Monday, March 28, 2011

French connnections

In local elections yesterday (March 28) in France, the Socialists were the big winners. After them, however, came the candidates of the Front National, a group widely regarded as far-right, perhaps even neo-fascist. Since 2008, the FN has been headed by Marine Le Pen, daughter of the founder Jean-Marie Le Pen. Under her leadership the group has moderated some of its extreme positions.

It continues to benefit, however, from French (and European) uneasiness about the assimilability of Muslims. This aspect clearly is affecting politics in localities like Henin-Beaumont, a depressed coal-mining town in the north of France with a large Muslim population (story in the New York Times, March 27). In this account a young woman named Marion Rohart explains why she switched her vote to the FN: she had seen Muslims spitting on several of her homosexual friends.

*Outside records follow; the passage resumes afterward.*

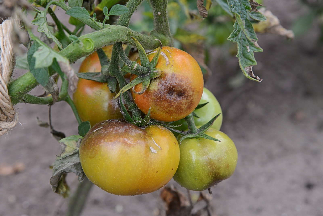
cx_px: 162
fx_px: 1077
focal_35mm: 120
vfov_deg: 11.4
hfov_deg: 17.1
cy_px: 108
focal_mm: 120
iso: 1000
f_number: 10
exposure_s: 1/200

As I have noted in these pages before, Muslim aggression towards gays is commonly played down by the European left, which has become Islamophile. To be very candid, these leftist observers are in denial. They have no difficulty in blaming homophobia in Uganda on Christianity (which is largely correct), but they refuse to acknowledge that gay bashing by Muslims in Europe is supported by the Quran and mainstream Islamic tradition.

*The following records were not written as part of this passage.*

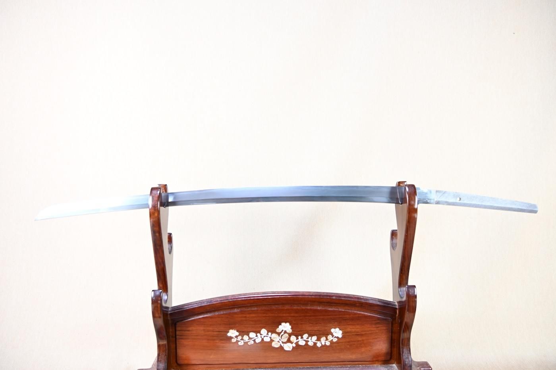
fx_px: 440
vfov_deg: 45.7
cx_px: 278
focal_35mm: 28
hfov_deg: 64.6
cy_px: 185
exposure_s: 1/2
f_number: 3.5
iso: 100
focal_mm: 19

This latest Socialist victory notwithstanding, the left continues to decline in Western Europe. One reason for this decline is ostrich multiculturalism, which simply counsels ignoring the problems that have arisen. Multiculturalists revel, or so they say, in the fact that Europe has become more diverse. It has also become more right-wing. It seems that these two facts are causally related.

In other words, the strangers, welcomed by the left, are also responsible for the downfall of that political brand.